• ACTIVITY
Return each line of text from all the entries below unchanged, in the same order, and leave out the pictures.

Dataset entries
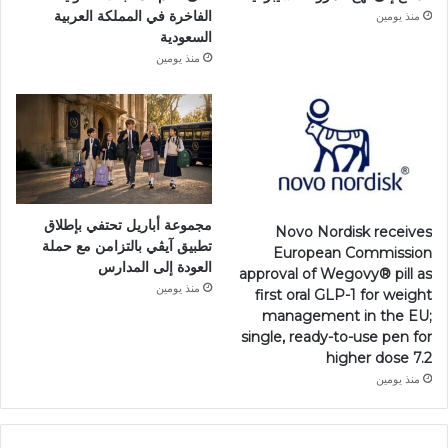
الفاخرة في المملكة العربية
منذ يومين
السعودية
منذ يومين
مجموعة أباريل تحتفي بإطلاق
Novo Nordisk receives
تطبيق آيڤي بالتزامن مع حملة
European Commission
العودة إلى المدارس
approval of Wegovy®️ pill as
منذ يومين
first oral GLP-1 for weight
management in the EU;
single, ready-to-use pen for
higher dose 7.2
منذ يومين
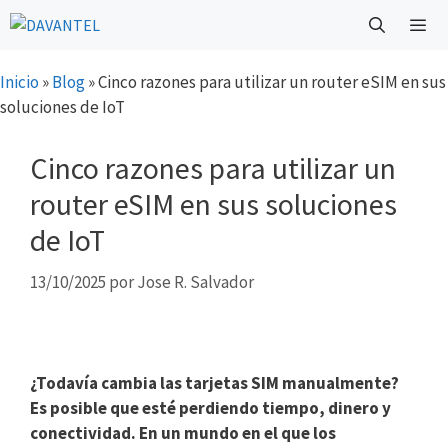
Saltar
al
contenido
Menú
Inicio
»
Blog
»
Cinco razones para utilizar un router eSIM en sus
soluciones de IoT
Cinco razones para utilizar un
router eSIM en sus soluciones
de IoT
13/10/2025
por
Jose R. Salvador
¿Todavía cambia las tarjetas SIM manualmente?
Es posible que esté perdiendo tiempo, dinero y
conectividad. En un mundo en el que los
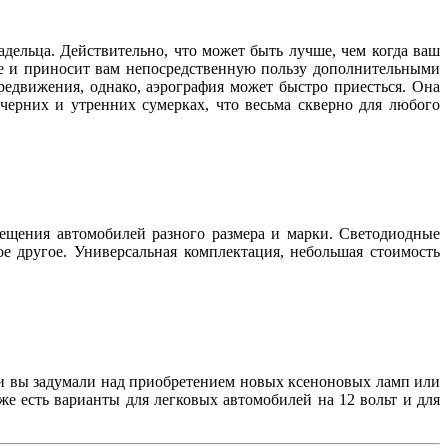
дельца. Действительно, что может быть лучше, чем когда ваш
ще и приносит вам непосредственную пользу дополнительными
редвижения, однако, аэрография может быстро приесться. Она
черних и утренних сумерках, что весьма скверно для любого
вещения автомобилей разного размера и марки. Светодиодные
ое другое. Универсальная комплектация, небольшая стоимость
сли вы задумали над приобретением новых ксеноновых ламп или
же есть варианты для легковых автомобилей на 12 вольт и для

• TASK RESULT
الفاخرة في المملكة العربية
منذ يومين
السعودية
منذ يومين
مجموعة أباريل تحتفي بإطلاق
Novo Nordisk receives
تطبيق آيڤي بالتزامن مع حملة
European Commission
العودة إلى المدارس
approval of Wegovy®️ pill as
منذ يومين
first oral GLP-1 for weight
management in the EU;
single, ready-to-use pen for
higher dose 7.2
منذ يومين
Saltar
al
contenido
Menú
Inicio
»
Blog
»
Cinco razones para utilizar un router eSIM en sus
soluciones de IoT
Cinco razones para utilizar un
router eSIM en sus soluciones
de IoT
13/10/2025
por
Jose R. Salvador
¿Todavía cambia las tarjetas SIM manualmente?
Es posible que esté perdiendo tiempo, dinero y
conectividad. En un mundo en el que los
дельца. Действительно, что может быть лучше, чем когда ваш
ще и приносит вам непосредственную пользу дополнительными
редвижения, однако, аэрография может быстро приесться. Она
черних и утренних сумерках, что весьма скверно для любого
вещения автомобилей разного размера и марки. Светодиодные
ое другое. Универсальная комплектация, небольшая стоимость
сли вы задумали над приобретением новых ксеноновых ламп или
же есть варианты для легковых автомобилей на 12 вольт и для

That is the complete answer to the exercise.